Explore Wisconsin’s Biodiversity with a BioBlitz!
Nature Explorers: Join the Wisconsin BioBlitz!
Have you ever wondered how many species exist in our environment? From the shores of Lake Michigan to the forests of the Northwoods or the soil in your backyard, Wisconsin is teeming with life – and the Wisconsin Science Festival is launching a statewide BioBlitz project to learn more!
What is a BioBlitz?
A BioBlitz activity tries to measure as much life as possible within a defined space and time. Interested in bugs? Spend an afternoon counting all the insects at a local park. Teaching a unit on plants? Take your class to count all the flowering species you can find in a nearby meadow. Feeling ambitious? Organize your community to count every species you can find in 24 hours. A BioBlitz can take place in a park, a school, an urban lot or your backyard. The possibilities are endless!
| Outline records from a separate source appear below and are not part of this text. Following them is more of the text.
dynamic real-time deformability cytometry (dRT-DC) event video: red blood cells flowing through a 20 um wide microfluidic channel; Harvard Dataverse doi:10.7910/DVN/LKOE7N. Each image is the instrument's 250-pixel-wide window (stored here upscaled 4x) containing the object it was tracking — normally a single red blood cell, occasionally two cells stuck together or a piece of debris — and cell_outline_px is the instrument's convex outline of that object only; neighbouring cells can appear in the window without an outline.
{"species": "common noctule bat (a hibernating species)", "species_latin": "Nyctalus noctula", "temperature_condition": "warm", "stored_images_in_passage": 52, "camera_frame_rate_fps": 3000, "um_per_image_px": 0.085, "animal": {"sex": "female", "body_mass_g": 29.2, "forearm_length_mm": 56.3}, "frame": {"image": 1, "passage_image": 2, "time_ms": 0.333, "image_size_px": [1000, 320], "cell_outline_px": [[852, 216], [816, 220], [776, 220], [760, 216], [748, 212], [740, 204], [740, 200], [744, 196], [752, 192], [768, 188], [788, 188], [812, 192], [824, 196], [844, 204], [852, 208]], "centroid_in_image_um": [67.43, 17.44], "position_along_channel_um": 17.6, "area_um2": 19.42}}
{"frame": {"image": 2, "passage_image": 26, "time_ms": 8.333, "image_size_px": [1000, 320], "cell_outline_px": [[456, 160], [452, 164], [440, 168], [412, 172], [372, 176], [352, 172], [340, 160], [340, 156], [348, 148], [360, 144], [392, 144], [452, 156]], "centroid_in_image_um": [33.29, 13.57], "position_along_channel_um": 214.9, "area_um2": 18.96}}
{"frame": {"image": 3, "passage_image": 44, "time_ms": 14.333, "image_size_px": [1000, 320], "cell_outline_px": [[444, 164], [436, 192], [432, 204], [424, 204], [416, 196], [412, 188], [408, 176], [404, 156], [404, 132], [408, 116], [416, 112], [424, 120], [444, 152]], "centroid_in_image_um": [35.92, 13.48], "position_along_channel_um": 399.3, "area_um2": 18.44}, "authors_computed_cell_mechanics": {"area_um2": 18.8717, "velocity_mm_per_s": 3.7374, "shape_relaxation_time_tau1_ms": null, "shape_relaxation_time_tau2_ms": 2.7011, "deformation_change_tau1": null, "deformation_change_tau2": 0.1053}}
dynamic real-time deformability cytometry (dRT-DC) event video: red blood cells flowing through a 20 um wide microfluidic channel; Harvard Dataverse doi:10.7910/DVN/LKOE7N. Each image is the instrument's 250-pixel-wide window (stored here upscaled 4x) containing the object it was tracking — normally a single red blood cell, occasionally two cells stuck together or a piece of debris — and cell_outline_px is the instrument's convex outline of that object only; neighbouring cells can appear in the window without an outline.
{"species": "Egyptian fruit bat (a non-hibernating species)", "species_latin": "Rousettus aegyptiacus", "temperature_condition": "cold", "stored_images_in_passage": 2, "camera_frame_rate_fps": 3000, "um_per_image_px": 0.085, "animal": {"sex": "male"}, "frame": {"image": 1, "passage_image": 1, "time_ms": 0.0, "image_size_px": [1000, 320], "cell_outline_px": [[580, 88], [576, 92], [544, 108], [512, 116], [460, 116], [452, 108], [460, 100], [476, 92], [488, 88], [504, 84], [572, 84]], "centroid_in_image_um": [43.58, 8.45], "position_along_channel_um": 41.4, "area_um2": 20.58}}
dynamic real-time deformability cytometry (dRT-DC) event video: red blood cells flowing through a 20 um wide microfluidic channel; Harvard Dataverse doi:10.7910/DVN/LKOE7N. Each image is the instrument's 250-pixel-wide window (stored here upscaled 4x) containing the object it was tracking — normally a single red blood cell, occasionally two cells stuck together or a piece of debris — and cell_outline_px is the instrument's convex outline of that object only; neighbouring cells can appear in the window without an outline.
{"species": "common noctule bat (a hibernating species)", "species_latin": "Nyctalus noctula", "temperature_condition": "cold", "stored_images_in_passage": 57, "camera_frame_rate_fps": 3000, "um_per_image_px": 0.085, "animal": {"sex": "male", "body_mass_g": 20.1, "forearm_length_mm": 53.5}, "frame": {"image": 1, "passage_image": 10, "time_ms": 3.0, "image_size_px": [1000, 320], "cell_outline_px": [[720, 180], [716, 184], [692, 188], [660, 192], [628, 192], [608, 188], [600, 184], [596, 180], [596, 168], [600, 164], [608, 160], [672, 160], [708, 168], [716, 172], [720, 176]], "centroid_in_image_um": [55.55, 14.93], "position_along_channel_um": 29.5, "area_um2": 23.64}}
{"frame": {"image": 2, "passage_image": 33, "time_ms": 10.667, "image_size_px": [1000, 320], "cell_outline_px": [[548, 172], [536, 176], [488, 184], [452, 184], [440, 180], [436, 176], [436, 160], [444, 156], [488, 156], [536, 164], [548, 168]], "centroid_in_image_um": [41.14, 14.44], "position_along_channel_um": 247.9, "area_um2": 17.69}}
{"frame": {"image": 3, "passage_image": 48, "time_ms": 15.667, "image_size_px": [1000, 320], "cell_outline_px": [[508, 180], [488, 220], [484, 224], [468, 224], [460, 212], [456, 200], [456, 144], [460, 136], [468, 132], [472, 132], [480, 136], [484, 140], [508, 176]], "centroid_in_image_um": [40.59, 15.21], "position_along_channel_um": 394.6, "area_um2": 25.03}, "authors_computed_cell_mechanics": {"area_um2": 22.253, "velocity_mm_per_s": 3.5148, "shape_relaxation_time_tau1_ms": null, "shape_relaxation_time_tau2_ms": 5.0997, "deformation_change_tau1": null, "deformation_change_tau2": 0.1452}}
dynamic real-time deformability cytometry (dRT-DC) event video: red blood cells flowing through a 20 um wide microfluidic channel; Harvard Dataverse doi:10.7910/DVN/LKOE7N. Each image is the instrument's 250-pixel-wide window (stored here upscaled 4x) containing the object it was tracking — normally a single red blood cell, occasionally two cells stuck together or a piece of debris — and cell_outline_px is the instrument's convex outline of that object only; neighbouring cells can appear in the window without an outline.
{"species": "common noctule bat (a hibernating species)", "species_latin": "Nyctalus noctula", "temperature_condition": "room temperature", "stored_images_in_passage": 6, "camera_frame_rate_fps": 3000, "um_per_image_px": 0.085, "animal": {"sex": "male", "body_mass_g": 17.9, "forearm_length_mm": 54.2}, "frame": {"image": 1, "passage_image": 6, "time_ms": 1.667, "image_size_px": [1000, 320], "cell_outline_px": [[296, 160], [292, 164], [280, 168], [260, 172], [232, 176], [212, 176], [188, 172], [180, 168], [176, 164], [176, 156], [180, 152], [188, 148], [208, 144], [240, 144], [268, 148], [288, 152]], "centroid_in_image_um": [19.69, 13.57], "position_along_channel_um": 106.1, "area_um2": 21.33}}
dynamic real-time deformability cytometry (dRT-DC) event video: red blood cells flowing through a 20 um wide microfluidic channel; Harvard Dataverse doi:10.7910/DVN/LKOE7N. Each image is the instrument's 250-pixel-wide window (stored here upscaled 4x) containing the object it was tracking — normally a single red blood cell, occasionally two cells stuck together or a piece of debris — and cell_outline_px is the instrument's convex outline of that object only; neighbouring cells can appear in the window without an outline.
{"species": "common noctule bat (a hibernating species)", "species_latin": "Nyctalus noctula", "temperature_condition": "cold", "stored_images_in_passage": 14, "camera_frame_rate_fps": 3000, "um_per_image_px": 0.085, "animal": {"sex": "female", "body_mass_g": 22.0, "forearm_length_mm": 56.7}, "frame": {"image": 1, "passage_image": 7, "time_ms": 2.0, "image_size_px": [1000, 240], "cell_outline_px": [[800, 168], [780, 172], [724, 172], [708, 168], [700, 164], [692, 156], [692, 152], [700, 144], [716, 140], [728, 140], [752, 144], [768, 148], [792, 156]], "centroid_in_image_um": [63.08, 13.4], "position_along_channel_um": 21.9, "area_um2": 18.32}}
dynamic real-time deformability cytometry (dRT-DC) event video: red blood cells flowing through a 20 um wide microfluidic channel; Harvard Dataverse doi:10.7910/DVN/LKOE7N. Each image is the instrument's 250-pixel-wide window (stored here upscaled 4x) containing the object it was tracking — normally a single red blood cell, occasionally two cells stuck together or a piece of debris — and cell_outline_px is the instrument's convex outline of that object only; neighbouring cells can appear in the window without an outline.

BioBlitzes are a way to bring the community together to celebrate biodiversity while experiencing the wonder of nature in all of its fabulous niches.
During the Wisconsin Science Festival Bioblitz, join with people from all across the state during the 100 hours from sunrise on Thursday, October 21, until sunset on Sunday, October 24. Download the iNaturalist app on your device (optional but encouraged), find at least 10 species in the environment around you and add your observations to the Wisconsin Science Festival BioBlitz project on iNaturalist.
Interested in hosting or participating in a BioBlitz in October 2021? Connect with us at [email protected] to find out more!
Check out our bioblitzes from previous years.
The Wisconsin Science Festival Bioblitz allows volunteers from the public and professionals to report observations of plants, animals, and fungi seen in Wisconsin. This is part of the four-day Wisconsin Science Festival, which is a statewide celebration across Wisconsin for people of all ages.
The information you provide may be used by the Wisconsin Science Festival, its partners, or others for any purpose, including to study, manage, and conserve Wisconsin’s wildlife. Data on rare species or personal information you provide may be used to supplement the research efforts of our partners. Reports of federally threatened or endangered species, including date, location, and your name, may be shared with the U.S. Fish and Wildlife Service. The photos and observation data that you submit, generalized to the township level, may be displayed on the Wisconsin Science Festival website, under the display name of your choice or as anonymous.